このような情勢のもと、ISPEも2015年4月に「記録の最終承認時に、内容をレビューすることに意味があるのであれば、記録に対する変更を評価すべきである。監査証跡を回顧的にレビューすることは、データインテグリティが疑わしいときの捜査に限定すべきである。」[6]という主旨の論文を出しました。
2016年に以降、立て続けにFDA、PIC/S、WHO等からデータインテグリティガイダンスが発行されましたが、いずれも監査証跡を日常的にレビューすることを求めており、業界としての good practiceとして確立されたといえます。ただし、GCP領域においては、まだどのような操作に対する監査証跡をレビューすべきかについては、統一された見解は出されていないようです。
[1] United States Code of Federal Regulations Title 21, Part 11 “Electronic Records; Electronic Signatures.” 1997【和訳】(A)
[2] U.S. FDA, 21 CFR Part 11 [Docket No. 92N-0251](Preamble), Federal Register Vol.62, No. 54, pp. 13430-13466, 1997【和訳】(A)
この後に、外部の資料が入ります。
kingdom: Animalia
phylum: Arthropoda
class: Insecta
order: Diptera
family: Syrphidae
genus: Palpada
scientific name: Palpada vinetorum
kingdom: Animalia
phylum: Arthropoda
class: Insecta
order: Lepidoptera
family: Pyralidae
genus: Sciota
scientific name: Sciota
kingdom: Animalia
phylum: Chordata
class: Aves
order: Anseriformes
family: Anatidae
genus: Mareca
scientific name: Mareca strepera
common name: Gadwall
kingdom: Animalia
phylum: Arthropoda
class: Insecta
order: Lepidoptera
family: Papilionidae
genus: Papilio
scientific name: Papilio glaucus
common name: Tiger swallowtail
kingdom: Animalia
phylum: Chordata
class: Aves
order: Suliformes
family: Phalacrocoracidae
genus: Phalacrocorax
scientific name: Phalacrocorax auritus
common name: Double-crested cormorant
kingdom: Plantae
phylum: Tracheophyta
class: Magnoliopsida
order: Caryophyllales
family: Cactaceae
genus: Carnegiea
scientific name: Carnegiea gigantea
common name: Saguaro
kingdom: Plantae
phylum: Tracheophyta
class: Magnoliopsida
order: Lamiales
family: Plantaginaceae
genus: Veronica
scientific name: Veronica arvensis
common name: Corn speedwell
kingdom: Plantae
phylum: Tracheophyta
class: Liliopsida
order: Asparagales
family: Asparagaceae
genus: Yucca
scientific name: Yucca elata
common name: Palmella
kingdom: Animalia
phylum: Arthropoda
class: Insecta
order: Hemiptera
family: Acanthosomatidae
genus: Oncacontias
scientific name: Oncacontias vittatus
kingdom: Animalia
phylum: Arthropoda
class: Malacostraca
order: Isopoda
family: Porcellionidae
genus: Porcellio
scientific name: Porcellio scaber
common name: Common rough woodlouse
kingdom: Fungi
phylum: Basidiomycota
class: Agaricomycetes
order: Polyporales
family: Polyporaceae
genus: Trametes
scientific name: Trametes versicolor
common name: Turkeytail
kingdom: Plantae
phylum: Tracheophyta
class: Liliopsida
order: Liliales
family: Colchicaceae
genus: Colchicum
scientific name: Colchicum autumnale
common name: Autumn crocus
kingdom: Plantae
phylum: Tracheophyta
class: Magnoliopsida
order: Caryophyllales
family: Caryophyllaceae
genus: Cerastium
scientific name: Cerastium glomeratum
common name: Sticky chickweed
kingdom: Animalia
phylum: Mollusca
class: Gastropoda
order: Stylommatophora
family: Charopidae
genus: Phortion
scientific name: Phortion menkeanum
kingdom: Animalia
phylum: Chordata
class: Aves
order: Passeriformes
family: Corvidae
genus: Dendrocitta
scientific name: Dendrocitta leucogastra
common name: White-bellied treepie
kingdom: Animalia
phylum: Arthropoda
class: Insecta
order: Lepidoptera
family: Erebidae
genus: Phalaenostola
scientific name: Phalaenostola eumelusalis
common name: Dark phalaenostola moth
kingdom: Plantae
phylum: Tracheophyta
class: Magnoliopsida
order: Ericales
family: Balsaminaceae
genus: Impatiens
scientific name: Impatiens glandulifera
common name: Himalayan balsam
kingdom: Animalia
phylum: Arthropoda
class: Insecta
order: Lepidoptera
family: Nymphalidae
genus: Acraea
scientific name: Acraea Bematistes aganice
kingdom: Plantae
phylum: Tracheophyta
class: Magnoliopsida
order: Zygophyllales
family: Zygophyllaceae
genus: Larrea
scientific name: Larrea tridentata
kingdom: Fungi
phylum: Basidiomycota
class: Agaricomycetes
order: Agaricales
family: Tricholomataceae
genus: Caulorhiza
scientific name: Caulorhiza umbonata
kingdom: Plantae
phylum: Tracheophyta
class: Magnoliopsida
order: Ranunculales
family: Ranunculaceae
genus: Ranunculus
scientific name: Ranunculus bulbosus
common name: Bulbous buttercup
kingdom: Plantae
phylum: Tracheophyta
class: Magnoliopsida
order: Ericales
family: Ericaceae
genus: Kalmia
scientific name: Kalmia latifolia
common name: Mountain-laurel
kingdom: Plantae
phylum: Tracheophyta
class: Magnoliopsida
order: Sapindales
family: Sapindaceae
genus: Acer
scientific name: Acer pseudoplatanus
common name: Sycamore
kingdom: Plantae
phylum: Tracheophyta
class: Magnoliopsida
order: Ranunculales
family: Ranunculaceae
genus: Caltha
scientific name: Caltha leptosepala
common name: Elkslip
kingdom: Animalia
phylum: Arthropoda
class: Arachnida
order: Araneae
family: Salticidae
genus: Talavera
[3] Annex 11 Computerised Systems rev1, Volume 4, Good Manufacturing Practice Medicinal Products for Human and Veterinary Use, European Commission, 2011【和訳】(A)
[4] ISPE , GAMP CoP Annex 11 Interpretation, June 2011
[5] MHRA, GMP Data Integrity Definitions and Guidance for Industry, March 2015
[6] ISPE, A Risk-Based Approach to Audit Trails, Pharmaceutical Engineering, March/April 2015
【注】
(A) : アズビル株式会社様が翻訳したものです。